Foi no decorrer dos ensaios de “Os Mistérios da Missa” [em 2010] que surgiu a ideia de criar o “Teatro do Ourives”. O nome é uma homenagem ao Papa João Paulo II, um grande apaixonado pelo teatro e ele próprio ator e dramaturgo, e a uma das suas peças mais conhecidas, “A Loja do Ourives”. Também gostámos muito da simbologia da profissão, executada por quem dedica o seu cuidado ao trabalho com metais delicados, preciosos e belos, como são também as pessoas, palavras e gestos com que nós trabalhamos no teatro. E o ourives, obviamente, também é Deus que nos trabalha.
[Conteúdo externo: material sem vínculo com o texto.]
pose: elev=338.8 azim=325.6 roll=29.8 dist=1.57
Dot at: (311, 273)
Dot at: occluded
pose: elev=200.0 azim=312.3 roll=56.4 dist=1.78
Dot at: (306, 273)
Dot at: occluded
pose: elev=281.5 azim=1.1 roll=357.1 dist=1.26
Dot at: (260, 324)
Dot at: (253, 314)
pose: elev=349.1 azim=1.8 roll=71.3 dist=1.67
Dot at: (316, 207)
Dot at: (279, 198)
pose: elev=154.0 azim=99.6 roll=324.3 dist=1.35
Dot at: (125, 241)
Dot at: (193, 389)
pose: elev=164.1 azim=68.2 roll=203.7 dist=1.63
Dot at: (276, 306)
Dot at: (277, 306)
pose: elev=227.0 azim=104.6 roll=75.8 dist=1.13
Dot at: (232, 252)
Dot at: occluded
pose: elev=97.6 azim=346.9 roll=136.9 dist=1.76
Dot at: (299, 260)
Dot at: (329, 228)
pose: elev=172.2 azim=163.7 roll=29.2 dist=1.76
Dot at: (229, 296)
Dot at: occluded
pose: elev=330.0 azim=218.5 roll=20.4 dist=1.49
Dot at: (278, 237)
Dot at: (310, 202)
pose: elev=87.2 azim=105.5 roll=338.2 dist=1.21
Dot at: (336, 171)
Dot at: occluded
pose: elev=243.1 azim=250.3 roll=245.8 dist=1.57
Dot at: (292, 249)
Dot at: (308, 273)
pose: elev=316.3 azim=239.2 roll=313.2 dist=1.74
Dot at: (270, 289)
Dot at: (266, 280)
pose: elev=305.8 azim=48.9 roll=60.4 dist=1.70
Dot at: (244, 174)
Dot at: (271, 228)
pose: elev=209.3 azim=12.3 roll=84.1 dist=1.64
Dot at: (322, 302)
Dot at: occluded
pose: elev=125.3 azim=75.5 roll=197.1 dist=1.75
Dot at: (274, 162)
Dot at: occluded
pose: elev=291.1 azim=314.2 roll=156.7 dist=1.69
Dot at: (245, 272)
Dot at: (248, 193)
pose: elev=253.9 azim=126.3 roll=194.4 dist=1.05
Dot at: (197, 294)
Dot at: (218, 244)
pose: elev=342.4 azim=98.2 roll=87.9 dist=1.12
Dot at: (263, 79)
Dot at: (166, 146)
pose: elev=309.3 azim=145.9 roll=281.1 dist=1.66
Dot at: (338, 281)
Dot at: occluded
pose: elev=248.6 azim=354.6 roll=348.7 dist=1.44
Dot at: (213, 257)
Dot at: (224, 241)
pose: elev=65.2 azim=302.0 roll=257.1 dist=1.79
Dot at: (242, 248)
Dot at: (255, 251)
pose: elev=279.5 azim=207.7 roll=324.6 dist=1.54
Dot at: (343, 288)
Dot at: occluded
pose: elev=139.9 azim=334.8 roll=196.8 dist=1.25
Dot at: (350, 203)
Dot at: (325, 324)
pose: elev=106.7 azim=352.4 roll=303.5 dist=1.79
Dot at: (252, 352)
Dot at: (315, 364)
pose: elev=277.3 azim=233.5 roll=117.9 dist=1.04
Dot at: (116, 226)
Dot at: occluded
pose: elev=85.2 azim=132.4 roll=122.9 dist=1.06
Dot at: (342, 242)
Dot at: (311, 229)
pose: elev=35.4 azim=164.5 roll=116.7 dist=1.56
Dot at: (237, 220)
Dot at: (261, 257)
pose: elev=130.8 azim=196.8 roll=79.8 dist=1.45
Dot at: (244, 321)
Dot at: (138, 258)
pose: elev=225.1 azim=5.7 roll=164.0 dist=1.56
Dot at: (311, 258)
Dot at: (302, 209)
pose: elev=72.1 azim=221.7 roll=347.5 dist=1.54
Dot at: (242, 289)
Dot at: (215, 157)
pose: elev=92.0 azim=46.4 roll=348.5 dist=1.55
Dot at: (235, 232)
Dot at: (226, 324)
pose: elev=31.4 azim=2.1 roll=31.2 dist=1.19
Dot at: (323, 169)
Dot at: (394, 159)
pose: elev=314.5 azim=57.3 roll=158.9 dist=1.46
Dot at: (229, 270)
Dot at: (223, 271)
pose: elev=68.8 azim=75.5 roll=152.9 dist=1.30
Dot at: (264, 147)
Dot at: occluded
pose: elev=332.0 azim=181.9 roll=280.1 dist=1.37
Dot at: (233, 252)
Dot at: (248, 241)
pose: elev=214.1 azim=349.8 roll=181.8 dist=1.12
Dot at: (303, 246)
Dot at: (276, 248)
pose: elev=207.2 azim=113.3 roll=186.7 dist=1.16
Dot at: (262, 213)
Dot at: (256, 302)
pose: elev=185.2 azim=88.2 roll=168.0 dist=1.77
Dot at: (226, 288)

O nome revela igualmente uma relação com a história do teatro português através de Gil Vicente. Ninguém sabe ao certo, mas há quem diga que ele poderia ter sido ourives.

“Os Mistérios da Missa” são uma reposição do espetáculo que estreou o ano passado, por altura do fim do Ano Sacerdotal. Essas atuações foram para nós uma surpresa belíssima porque tivemos de fazer mais apresentações do que as que estavam previstas. E justamente porque correu tão bem, achámos importante voltar a fazê-lo este ano, também para marcar a Quaresma.

 

AE – A peça vai ser apresentada noutros locais além de Lisboa?

JM – Para já vamos fazer esta carreira no Convento dos Cardaes até 17 de abril, domingo de ramos, de quinta a sábado às 21h30 e ao domingo pelas 18h00. Têm surgido convites, nomeadamente do Porto e Braga, bem como de outras localidades. Agora é tudo uma questão de nos deslocarmos para fazer o espetáculo, que é muito ágil em termos de produção. Nós adaptamo-nos ao espaço existente, dado que não temos cenários e os figurinos são simples, pelo que é praticamente só o trabalho dos atores e dos músicos. Tudo se resume a conciliar disponibilidades e a conseguir um mínimo de condições para apresentar a peça.